My power conditioner does not have an input plug just an external twist nut.  I did read you can also use an open  input (rca) and plug it into your component (neg only) with banana/spade connected only to the ground outer wire on the opposite end.  We’ll see how it works out.  I have made 2 boxes made from scrap wood just waiting for parts/ingredients from amazon in a few days.  Thanks for the inspiration

@tksteingraber 

You're creating an array, sort of like an antenna.  I don't think it's 100% necessary to have the bare wire, but a lot of designs I saw had something similar.  Bare copper wire coil is cheap and easy to get :).  I also got some copper tape just to be extra sure. The one feature that was absolute is the "U" or "V" shaped piece of copper that attaches to the back wall and the banana binding post.

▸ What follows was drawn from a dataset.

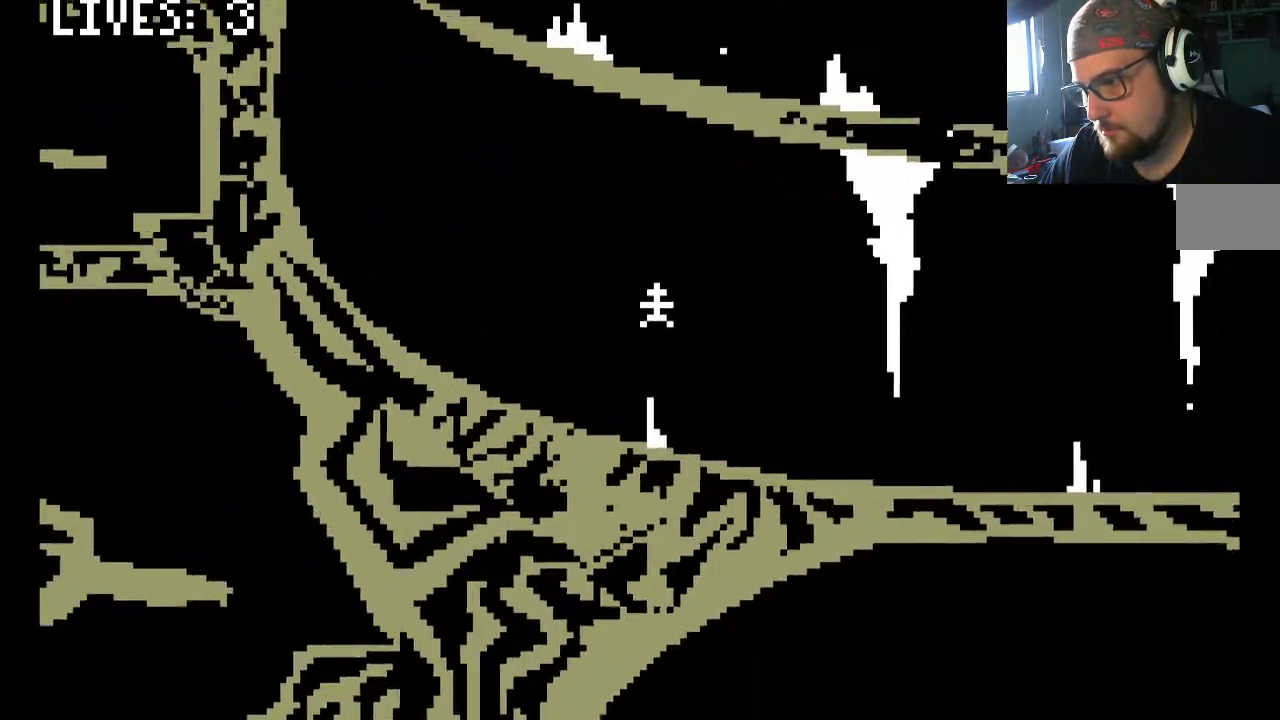
{"buttons": ["DPAD_RIGHT"], "left_stick": "center", "right_stick": "center", "events": [[117, "CROSS", "up"]]}
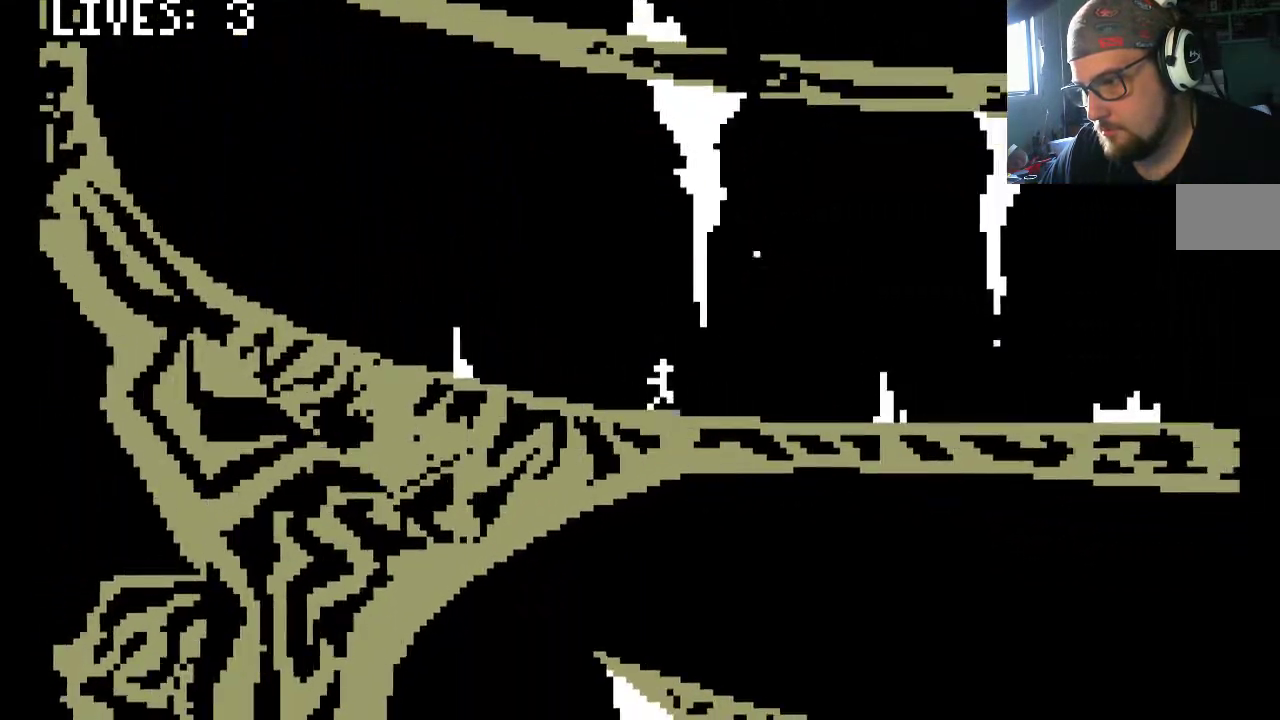
{"buttons": ["DPAD_UP", "DPAD_LEFT"], "left_stick": "center", "right_stick": "center", "events": [[117, "DPAD_RIGHT", "up"], [217, "DPAD_RIGHT", "down"], [317, "DPAD_RIGHT", "up"], [383, "DPAD_LEFT", "down"], [450, "DPAD_UP", "down"]]}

That external twist nut is fine.  It just means you use a spade rather than a banana plug :).

I have seen folks even attach a box to the negative post on each speaker. O_O  I was actually thinking of doing that for my floor standing system at some point.

Assembled my box today. Did reduce noise and improve clarity when connected to power conditioner ground twist nut.  Noise floor appears quieter- not in a big way but worthwhile. Plugging a ground only RCA cable into an open negative RCA plug in my Integrated Amp did not seem to improve results. i posted some pics on my system page as well.

@guakus Thanks for the inspiration and sharing your fun project.

Ok connected my second 6x6 grounding box ( copper plate lined, 45% rock salt, 45% horticulture charcoal, 10% crushed tourmaline) to my Goldenear triton speakers with built in subs.  Used banana plugs from box to the neg  speaker plug.  Wow dramatic improvement.  Clarity, the percussion, background rhythm section stands out now while it was hidden before. Sounds more real really shocked!. 

@guakus were you able to compare whether gauge size/metal type of the wire made a difference in SQ? Or materials you added…Thanks

@tksteingraber 

Yes.  The heavier gauge made a difference.  However, just having a heavy gauge plug wasn't enough.  I was originally using 12AWG tinned copper wire with what I originally thought was a high-definition, gold-plated, banana plug.  I was changing the wire to 10AWG OFC and when I was trying to reattach the plug, it snapped. I discovered that the inside of the plug was plastic.  It was gold plated plastic :(.  So, I get some hefty Media Bridge banana plugs that I was able to determine is solid copper and gold plated.

So, once I changed this wire out, the sound quality was far better.

@guakus Thanks…good that it broke!  Ozzy has another thread going on discussing ground boxes you might want to check out.  Good info there as  well.  He recommends solid silver 16 or 18 ga.  I’m just trying to determine if the cable makes a SQ difference before I purchase more.  I used wire I had on hand basic 16ga copper speaker wire twisting both ends together making it 13ga with gold plated bananas, spades and nude.